Many residential appraisals don’t require the application of the cost approach, but there are situations where separate value opinions for land and improvements are necessary. In certain circumstances, the sales comparison approach is hampered by a shortage of sale properties that are truly comparable to the subject. Experienced appraisers recognize that a peculiar improved property sale may wholly reflect land value. They also know how to analyze outlier sales to support both vacant and improved property value opinions.
When Land Value Is Needed
An appraisal of a newly constructed property, or one where construction is proposed or in progress, usually includes a separate value for the land exclusively. Land value is also a necessary component of highest and best use analysis: when it appears that the subject property’s current use is not its highest and best use, the highest land value among possible uses can be used to determine the subject property’s highest and best use. Special-purpose properties (such as museums, schools, and libraries) rarely sell in an open market; their appraisal typically requires land value opinions.
An appraisal’s intended use may also be a separate land value estimate. When an appraiser is estimating just compensation for a partial taking, land value is a central component of the appraisal conclusion. Some intended users, including clients and regulatory agencies, mandate the use of a combination of the cost approach and land value opinion.
Clues to Identify a Land Sale
An experienced appraiser recognizes comparable sales that seem to be outside the normal range of unit prices. When an improved property’s price per square foot of building is oddly low, it is possible that the sale of that property is based primarily on land value with no (or negligible) contributory amount paid for improvements. If an improved sale property is surrounded by properties under different use, its sale price alone may be enough to indicate land value. Or if a neighborhood is likely to change significantly in the near future, improved property sales may anticipate the demolition of existing improvements and redevelopment.
Sometimes, an appraiser can expand a comparable sales search into a broader market area or past transactions. The presence of a new building indicates the underlying land was either vacant or redeveloped before new construction commenced. Research may reveal the purchase of that land or the improved property that preceded the new building.
Analysis to Derive Land Value
An extensive review of comparable sales can sometimes seem like ‘appraising the comparables.’ However, this kind of study is often the only way to derive the contribution of a land/building in a sale transaction or develop adjustment factors for paired sale analysis.
Appraisers use several methods to estimate the value that should be attributed to land in an improved sale. One of the simplest of these processes is allocation. The appraiser assumes land and building value ratios based on ratios applied by experienced developers or percentages derived by mass appraisals of similar properties. This method works satisfactorily when sufficient development data are available or when the local assessor uses well-supported assessment models.

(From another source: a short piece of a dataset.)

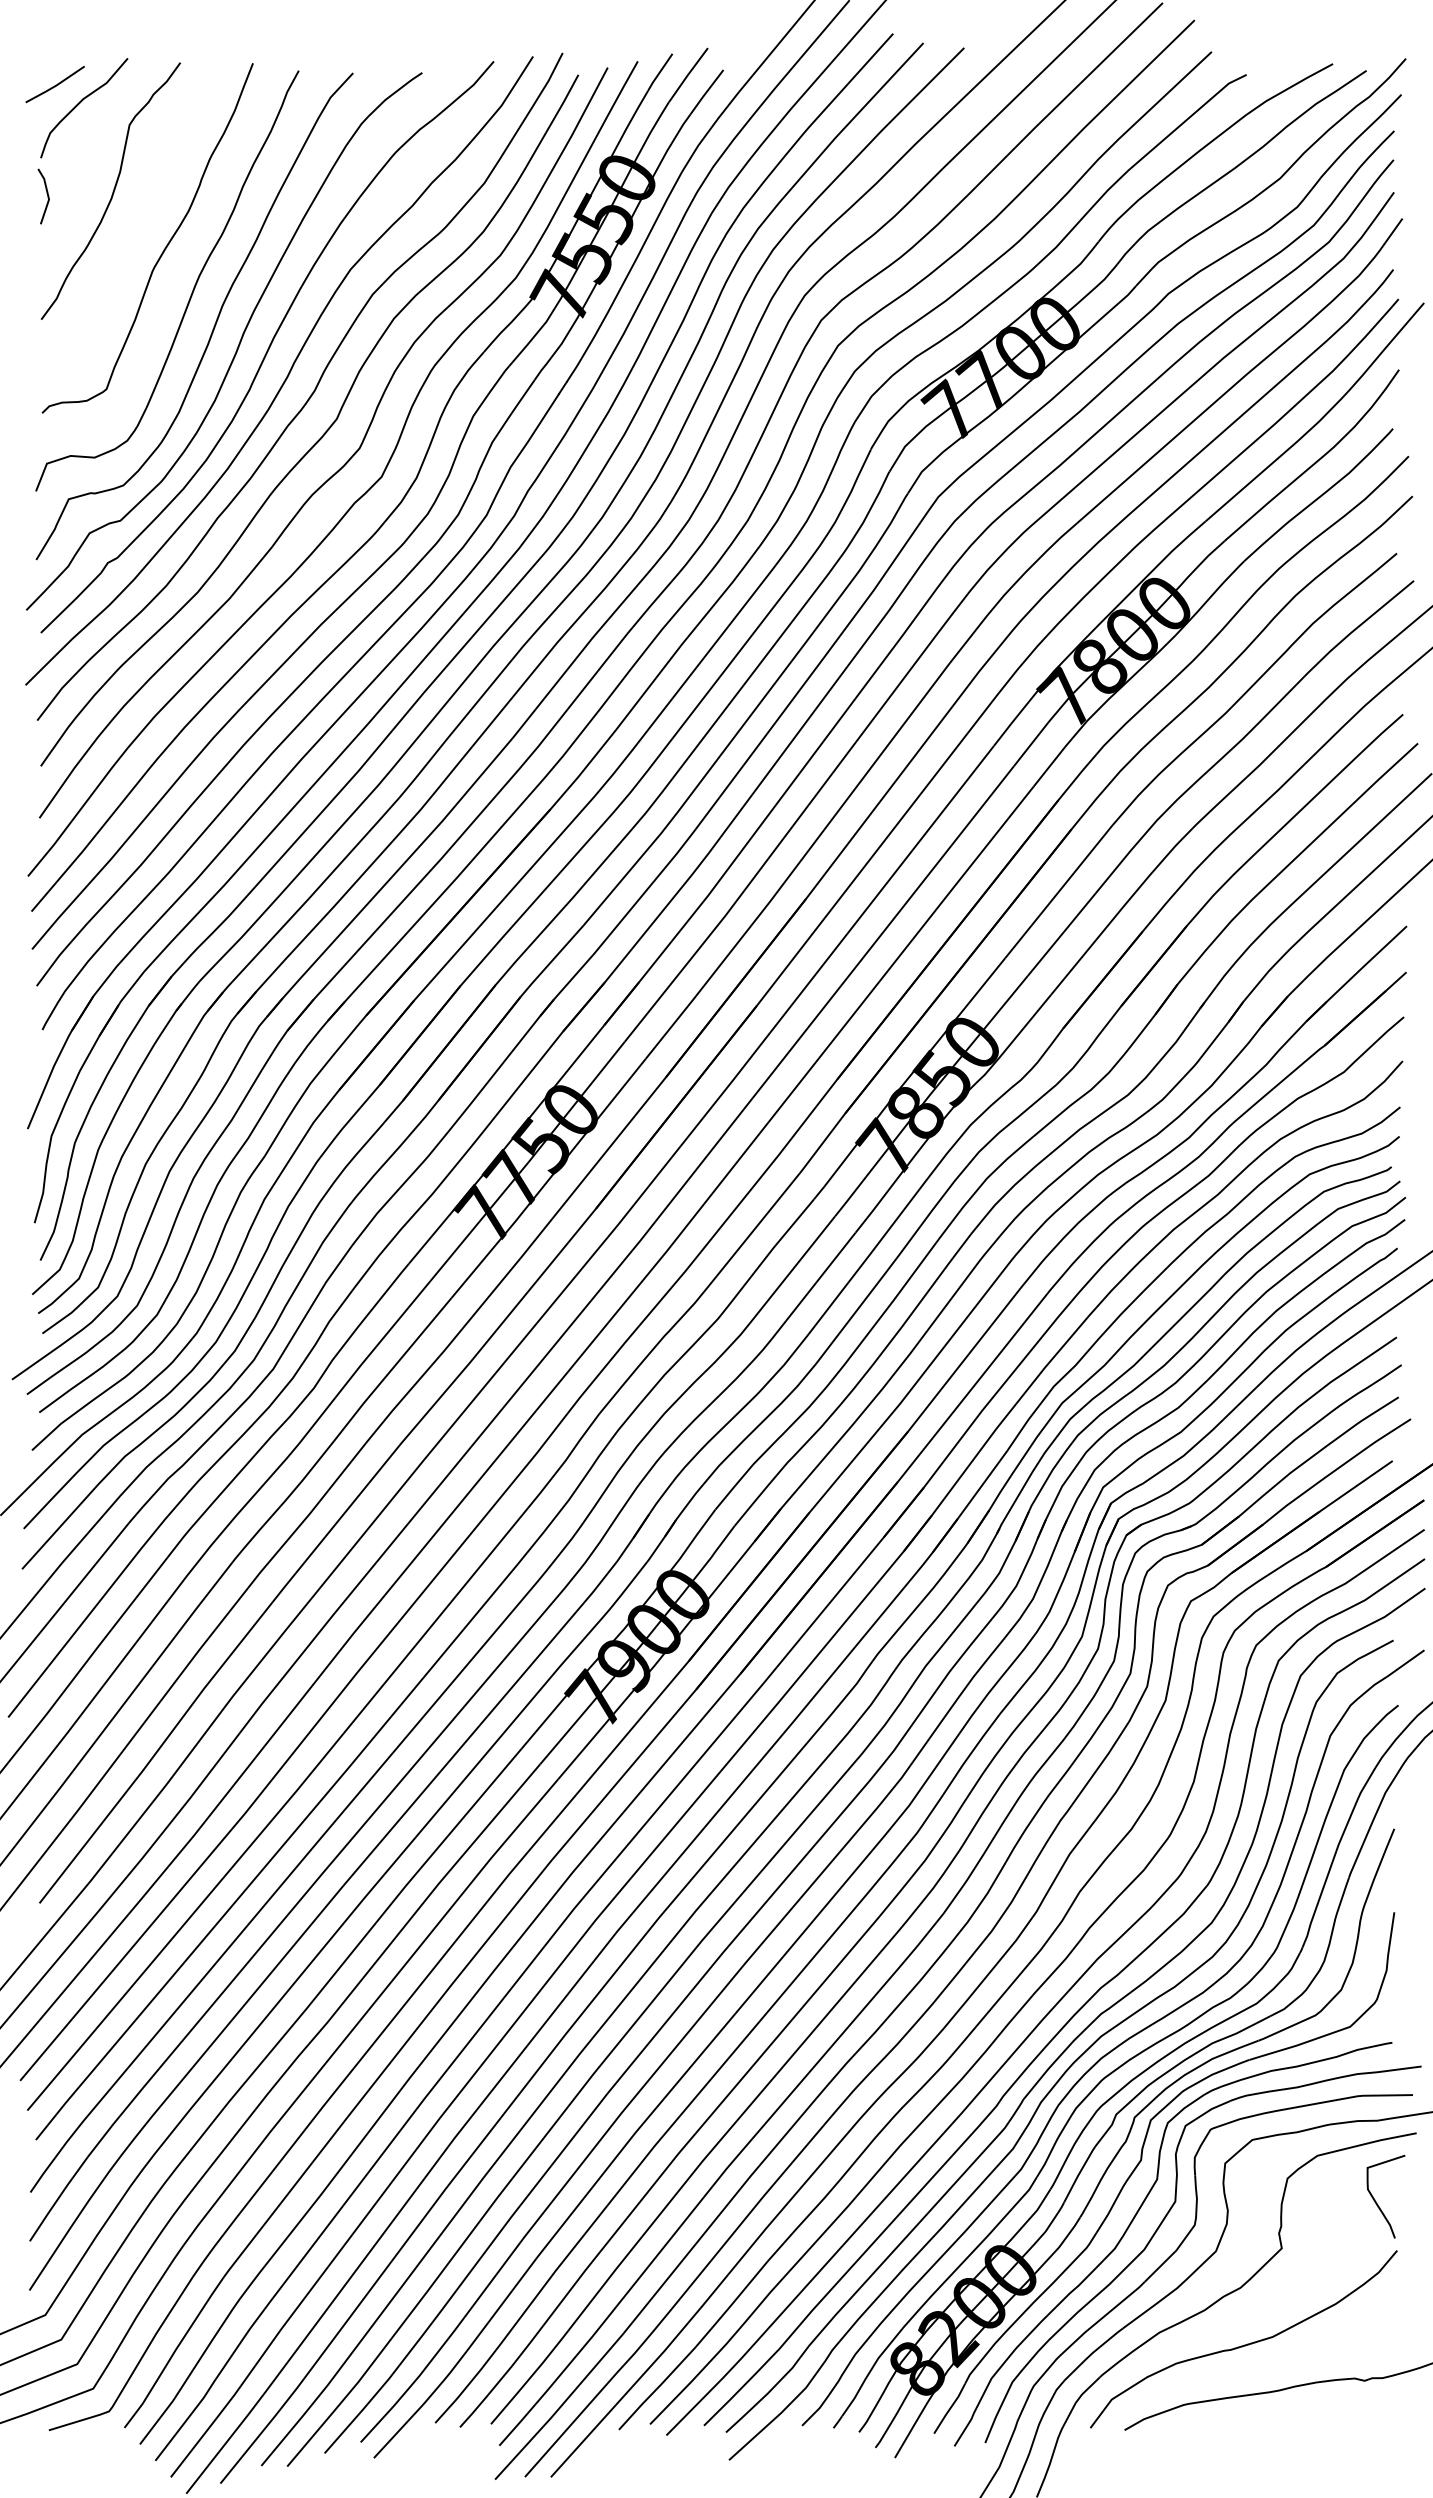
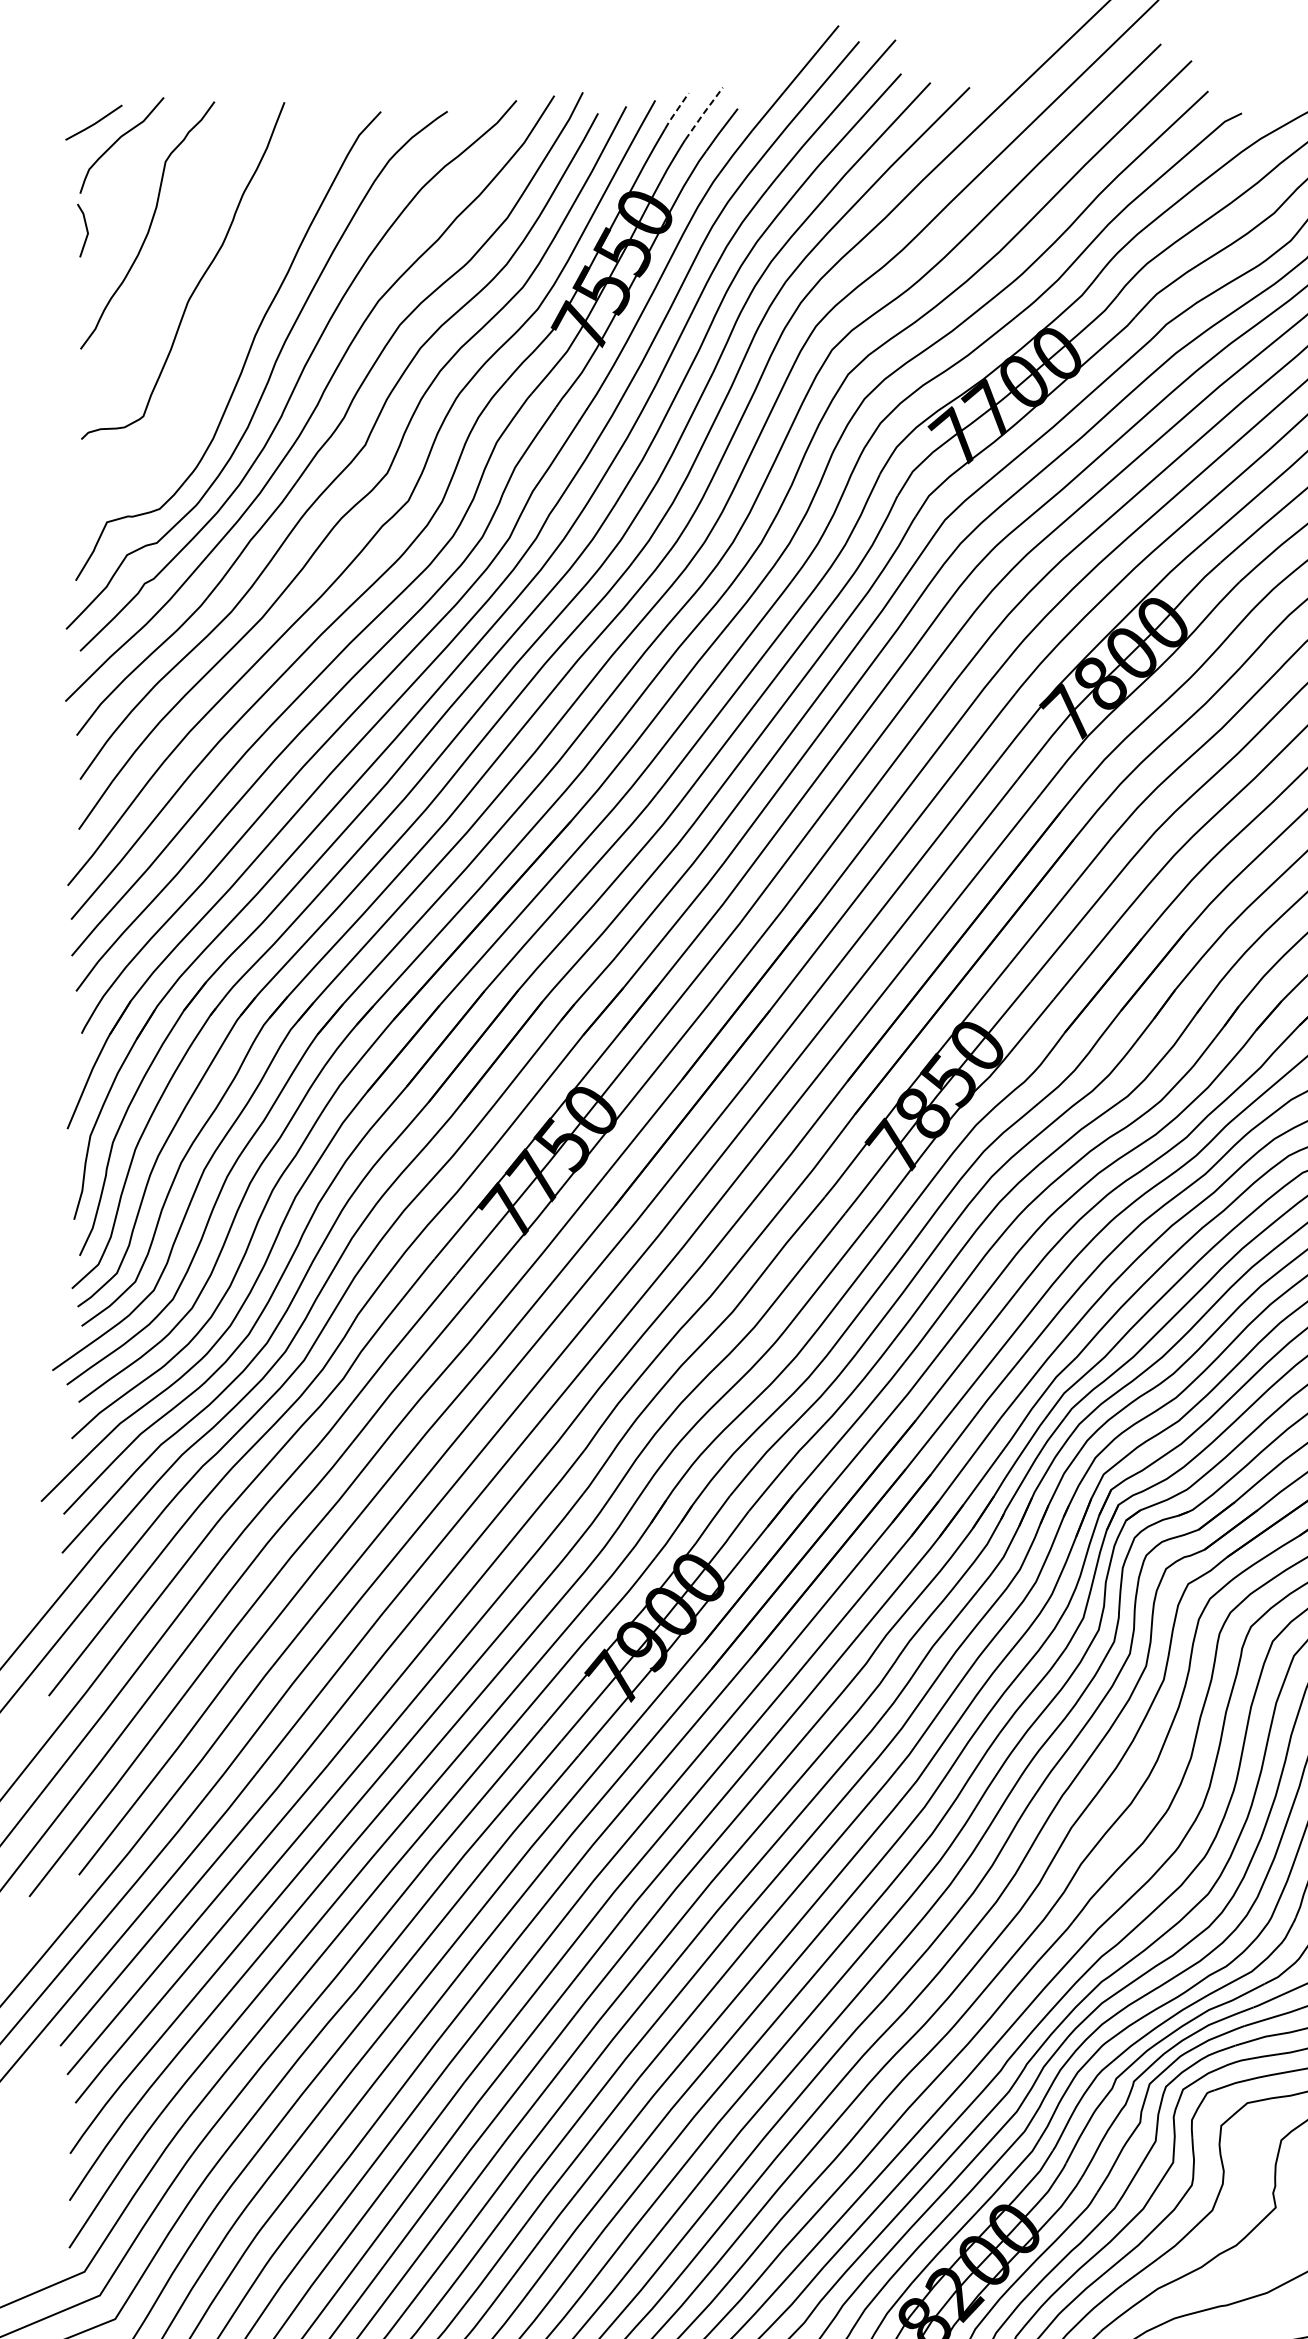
line: (659, 72) -> (676, 111), solid -> dashed
line: (687, 75) -> (703, 114), solid -> dashed
curve: (192, 289) -> (226, 320), removed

Extraction—another of the appraising methods mentioned above—can also separate land and improvements value. In this approach, the appraiser estimates a sale property’s depreciated costs and deducts them from the total sale price. This practice is most effective when the improvements are easily quantifiable.
Two variations of the income approach may indicate land value. In residual land capitalization, the appraiser estimates a sale property’s net operating income and subtracts from that the income due that building. The remaining net income to land reveals land value through the application of a market-derived capitalization rate. Furthermore, Ground rent capitalization requires that the appraiser research both land rental costs for similar vacant tracts and the capitalization rates suggested by those tracts’ sale.
Matching Sales Analysis to the Circumstances
A land value opinion can be required in a variety of assignments. Vacant site sales are often scarce in fully developed neighborhoods or in locations where vacant land rarely changes hands. In such instances, sales of improved properties can be used as the sole indication of land value. Some improved sales may even grant little to no value to existing improvements. The experienced appraiser knows how to identify sales that primarily indicate land value and determine such sales comparability to the subject property. Appraisers’ skill and judgment are crucial when either the assignment requirements or available comparable sales data do not fall within the demands of a simple sales comparison approach.